The Buena Vista County Courthouse is located at 215 East 5th Street in Storm Lake, Iowa, United States. Built in 1972, it is the fourth building dedicated to house court functions and county administration.

==History==
In the early years of Buena Vista County there was no courthouse. After it was established in 1851 and until 1856 it relied on Woodbury County for voting and judicial functions. Prairieville was named the county seat, but it never developed. Court sessions after the county was organized in 1858 were held in private homes and storerooms. The first courthouse was built in Sioux Rapids in 1870. The two-story structure was completed for $4,945. Just after the courthouse was completed, Alta, Newell, and Storm Lake started to vie for the county seat. The railroad had just begun serving the communities and they were starting to expand. Newell even had a brick building constructed for a courthouse. The courthouse in Sioux Rapids was destroyed in a fire on January 1, 1877. A safe and the records of the county board of supervisors was all that survived. Court sessions were moved to a schoolhouse. Storm Lake offered the use of its recently completed city hall for use as a courthouse for ten years if the county agreed to make it the county seat.
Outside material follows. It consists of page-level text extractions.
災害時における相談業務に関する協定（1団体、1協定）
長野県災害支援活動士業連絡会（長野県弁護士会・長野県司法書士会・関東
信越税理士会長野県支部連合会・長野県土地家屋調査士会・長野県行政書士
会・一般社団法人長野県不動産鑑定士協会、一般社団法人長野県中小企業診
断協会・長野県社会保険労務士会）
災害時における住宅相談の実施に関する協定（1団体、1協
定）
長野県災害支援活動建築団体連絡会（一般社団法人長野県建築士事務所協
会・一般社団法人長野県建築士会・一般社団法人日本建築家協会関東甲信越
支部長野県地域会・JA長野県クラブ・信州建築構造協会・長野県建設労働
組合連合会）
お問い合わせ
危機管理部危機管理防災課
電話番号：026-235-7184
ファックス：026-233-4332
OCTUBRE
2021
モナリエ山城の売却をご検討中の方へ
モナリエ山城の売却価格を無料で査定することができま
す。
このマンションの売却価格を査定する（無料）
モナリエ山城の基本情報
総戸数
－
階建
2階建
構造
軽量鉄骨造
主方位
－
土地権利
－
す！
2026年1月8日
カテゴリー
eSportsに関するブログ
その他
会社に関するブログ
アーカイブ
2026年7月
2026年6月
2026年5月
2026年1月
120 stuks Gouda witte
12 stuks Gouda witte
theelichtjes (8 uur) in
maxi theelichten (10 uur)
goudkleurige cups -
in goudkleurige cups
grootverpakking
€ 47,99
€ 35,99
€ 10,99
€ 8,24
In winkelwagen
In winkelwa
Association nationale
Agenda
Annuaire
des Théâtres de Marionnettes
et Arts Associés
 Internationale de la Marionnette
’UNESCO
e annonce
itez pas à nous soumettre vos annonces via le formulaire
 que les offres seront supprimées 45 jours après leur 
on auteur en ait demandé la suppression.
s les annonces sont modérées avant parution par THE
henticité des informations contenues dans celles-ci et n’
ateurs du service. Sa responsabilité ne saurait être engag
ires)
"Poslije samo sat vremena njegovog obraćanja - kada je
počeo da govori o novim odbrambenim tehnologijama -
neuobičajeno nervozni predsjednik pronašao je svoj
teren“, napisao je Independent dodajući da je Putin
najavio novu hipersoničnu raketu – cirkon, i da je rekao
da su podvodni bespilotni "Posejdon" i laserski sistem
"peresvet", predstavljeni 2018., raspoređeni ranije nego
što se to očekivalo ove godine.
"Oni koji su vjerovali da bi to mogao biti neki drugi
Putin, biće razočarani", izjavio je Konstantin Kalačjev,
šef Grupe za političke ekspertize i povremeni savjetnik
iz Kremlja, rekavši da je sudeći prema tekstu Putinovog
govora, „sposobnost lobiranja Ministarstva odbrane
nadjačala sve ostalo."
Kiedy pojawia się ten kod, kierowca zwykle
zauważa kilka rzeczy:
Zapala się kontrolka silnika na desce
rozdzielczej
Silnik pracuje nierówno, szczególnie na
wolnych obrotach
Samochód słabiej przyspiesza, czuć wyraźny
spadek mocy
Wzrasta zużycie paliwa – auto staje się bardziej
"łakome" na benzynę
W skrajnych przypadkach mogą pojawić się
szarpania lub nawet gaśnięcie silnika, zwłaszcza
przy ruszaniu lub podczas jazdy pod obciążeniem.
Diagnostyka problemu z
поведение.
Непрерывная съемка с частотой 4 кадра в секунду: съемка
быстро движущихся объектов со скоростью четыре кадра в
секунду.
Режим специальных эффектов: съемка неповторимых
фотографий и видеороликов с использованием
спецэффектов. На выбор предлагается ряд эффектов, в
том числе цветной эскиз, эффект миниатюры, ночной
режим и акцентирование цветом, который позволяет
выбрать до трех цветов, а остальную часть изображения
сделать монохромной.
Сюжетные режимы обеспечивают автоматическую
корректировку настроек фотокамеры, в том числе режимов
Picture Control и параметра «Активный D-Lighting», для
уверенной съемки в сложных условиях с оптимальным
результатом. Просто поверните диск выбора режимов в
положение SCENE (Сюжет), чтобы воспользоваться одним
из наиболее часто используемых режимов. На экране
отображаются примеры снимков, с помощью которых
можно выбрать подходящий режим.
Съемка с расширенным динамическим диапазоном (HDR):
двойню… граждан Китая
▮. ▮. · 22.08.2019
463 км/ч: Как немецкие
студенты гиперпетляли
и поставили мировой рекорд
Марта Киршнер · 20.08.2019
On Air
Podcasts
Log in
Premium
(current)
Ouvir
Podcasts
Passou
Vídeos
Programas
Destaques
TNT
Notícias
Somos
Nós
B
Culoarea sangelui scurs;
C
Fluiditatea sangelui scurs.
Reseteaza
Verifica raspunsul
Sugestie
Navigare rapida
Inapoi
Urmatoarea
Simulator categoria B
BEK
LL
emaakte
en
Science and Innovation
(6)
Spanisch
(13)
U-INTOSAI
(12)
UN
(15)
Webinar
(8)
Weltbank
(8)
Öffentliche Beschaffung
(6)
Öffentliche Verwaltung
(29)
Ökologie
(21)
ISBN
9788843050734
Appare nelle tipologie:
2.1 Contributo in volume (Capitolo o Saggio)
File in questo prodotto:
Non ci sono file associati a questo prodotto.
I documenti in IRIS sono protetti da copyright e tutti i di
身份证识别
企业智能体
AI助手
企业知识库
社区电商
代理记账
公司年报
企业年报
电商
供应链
The offer was accepted in 1878 and local residents went to Sioux Rapids to retrieve the county records. A 2½-story, brick, Vernacular Romanesque courthouse was built in 1888 for $25,000. Sac County used it as a model for their courthouse a year later.

The current Buena Vista County Courthouse was begun in 1969 and it was dedicated in May 1972. The Modern movement building was completed at a cost of $1.2 million. The structure is in the shape of an "L" with two wings that mirror each other. It features a courtroom in the round that measures 30 ft in diameter.